Exercise instructions
Nothing outside the stretch is wanted. Repeat exactly the lines of the listing below from the one that contains "pinky pip: (218, 285)" through the one that contains "thumb cmc: (412, 288)", both ends included.

Material for this exercise
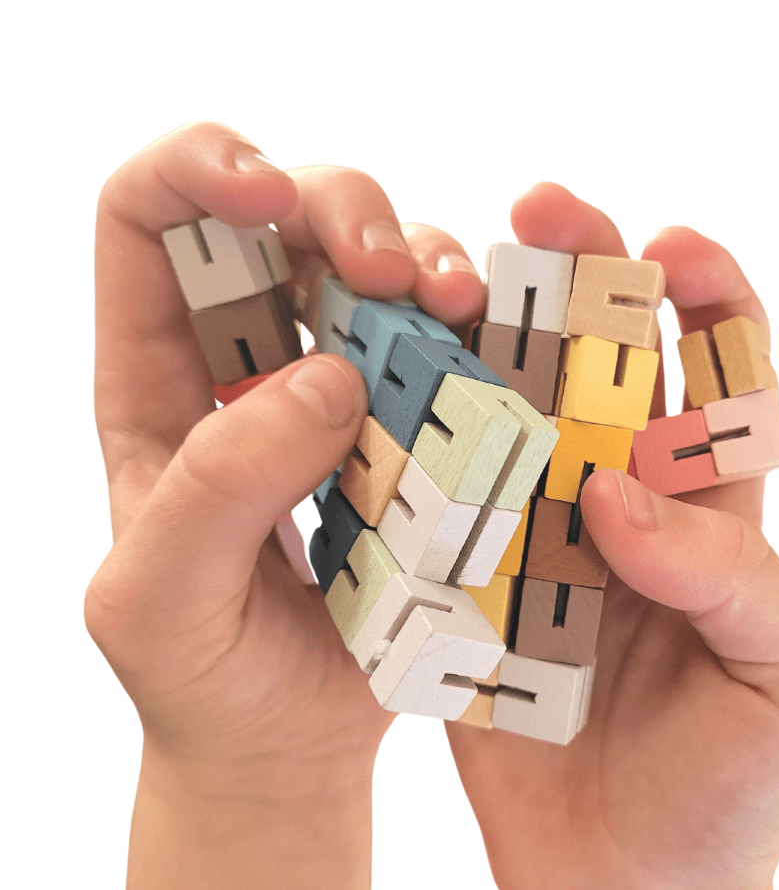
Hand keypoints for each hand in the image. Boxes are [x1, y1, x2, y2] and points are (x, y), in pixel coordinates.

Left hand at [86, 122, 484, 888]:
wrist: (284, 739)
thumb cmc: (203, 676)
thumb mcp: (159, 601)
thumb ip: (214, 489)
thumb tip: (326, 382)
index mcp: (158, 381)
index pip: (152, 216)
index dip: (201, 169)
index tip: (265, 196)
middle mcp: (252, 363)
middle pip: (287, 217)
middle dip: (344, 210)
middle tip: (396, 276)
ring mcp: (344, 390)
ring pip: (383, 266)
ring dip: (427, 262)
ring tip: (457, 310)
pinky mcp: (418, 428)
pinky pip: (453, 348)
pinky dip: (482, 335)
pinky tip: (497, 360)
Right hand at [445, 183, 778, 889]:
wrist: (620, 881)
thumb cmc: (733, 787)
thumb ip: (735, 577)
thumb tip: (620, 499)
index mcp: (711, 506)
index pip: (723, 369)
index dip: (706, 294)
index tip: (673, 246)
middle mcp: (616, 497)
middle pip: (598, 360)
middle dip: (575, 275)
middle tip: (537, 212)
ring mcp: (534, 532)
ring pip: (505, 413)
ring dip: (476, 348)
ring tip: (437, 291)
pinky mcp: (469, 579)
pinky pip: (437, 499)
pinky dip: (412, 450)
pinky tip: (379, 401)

* * *

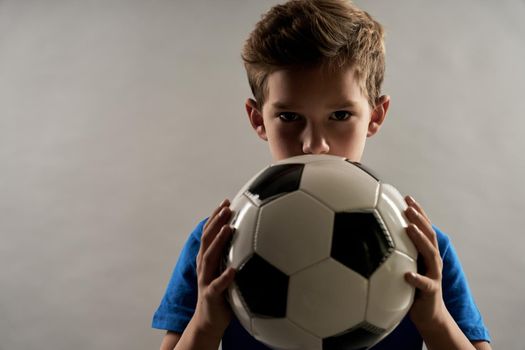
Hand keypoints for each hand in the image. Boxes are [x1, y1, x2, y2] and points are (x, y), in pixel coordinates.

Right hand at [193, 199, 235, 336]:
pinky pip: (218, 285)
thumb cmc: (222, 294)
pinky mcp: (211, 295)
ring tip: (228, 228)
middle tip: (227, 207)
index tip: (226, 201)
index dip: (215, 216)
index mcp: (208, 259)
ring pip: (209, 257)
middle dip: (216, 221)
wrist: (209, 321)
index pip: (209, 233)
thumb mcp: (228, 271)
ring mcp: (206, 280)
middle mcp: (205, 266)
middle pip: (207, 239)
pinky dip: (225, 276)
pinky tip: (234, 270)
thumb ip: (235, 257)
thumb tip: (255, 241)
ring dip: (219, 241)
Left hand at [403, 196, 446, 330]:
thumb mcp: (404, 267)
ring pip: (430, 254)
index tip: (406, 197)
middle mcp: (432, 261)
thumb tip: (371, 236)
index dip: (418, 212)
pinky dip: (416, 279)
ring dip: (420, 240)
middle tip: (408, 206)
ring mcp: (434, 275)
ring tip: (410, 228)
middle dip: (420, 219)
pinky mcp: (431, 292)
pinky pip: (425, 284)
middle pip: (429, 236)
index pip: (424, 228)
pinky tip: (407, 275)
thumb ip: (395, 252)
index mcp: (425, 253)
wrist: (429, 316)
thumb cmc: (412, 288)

Response to the task
pinky pip: (218, 285)
thumb cmc: (222, 294)
pinky mcp: (211, 295)
ring tip: (228, 228)
middle tip: (227, 207)
index tip: (226, 201)
index dip: (215, 216)
index mcp: (208, 259)
ring pip: (209, 257)
middle dip: (216, 221)
wrist: (209, 321)
index pip: (209, 233)
thumb mcp: (228, 271)
ring mcp: (206, 280)
middle mcp: (205, 266)
middle pip: (207, 239)
pinky dip: (225, 276)
pinky tip: (234, 270)
thumb ip: (235, 257)
thumb tip: (255, 241)
ring dip: (219, 241)
Left hand at [403, 196, 446, 330]:
thumb mcp: (404, 267)
ring pip: (430, 254)
index tip: (406, 197)
middle mcp: (432, 261)
thumb tip: (371, 236)
index dip: (418, 212)
pinky dip: (416, 279)
ring dip: (420, 240)
middle tip: (408, 206)
ring mcp: (434, 275)
ring tip: (410, 228)
middle dip: (420, 219)
pinky mcp: (431, 292)
pinky pip: (425, 284)
middle pip: (429, 236)
index pip: (424, 228)
pinky tip: (407, 275)
thumb ip: (395, 252)
index mcp: (425, 253)
wrist: (429, 316)
thumb cmc: (412, 288)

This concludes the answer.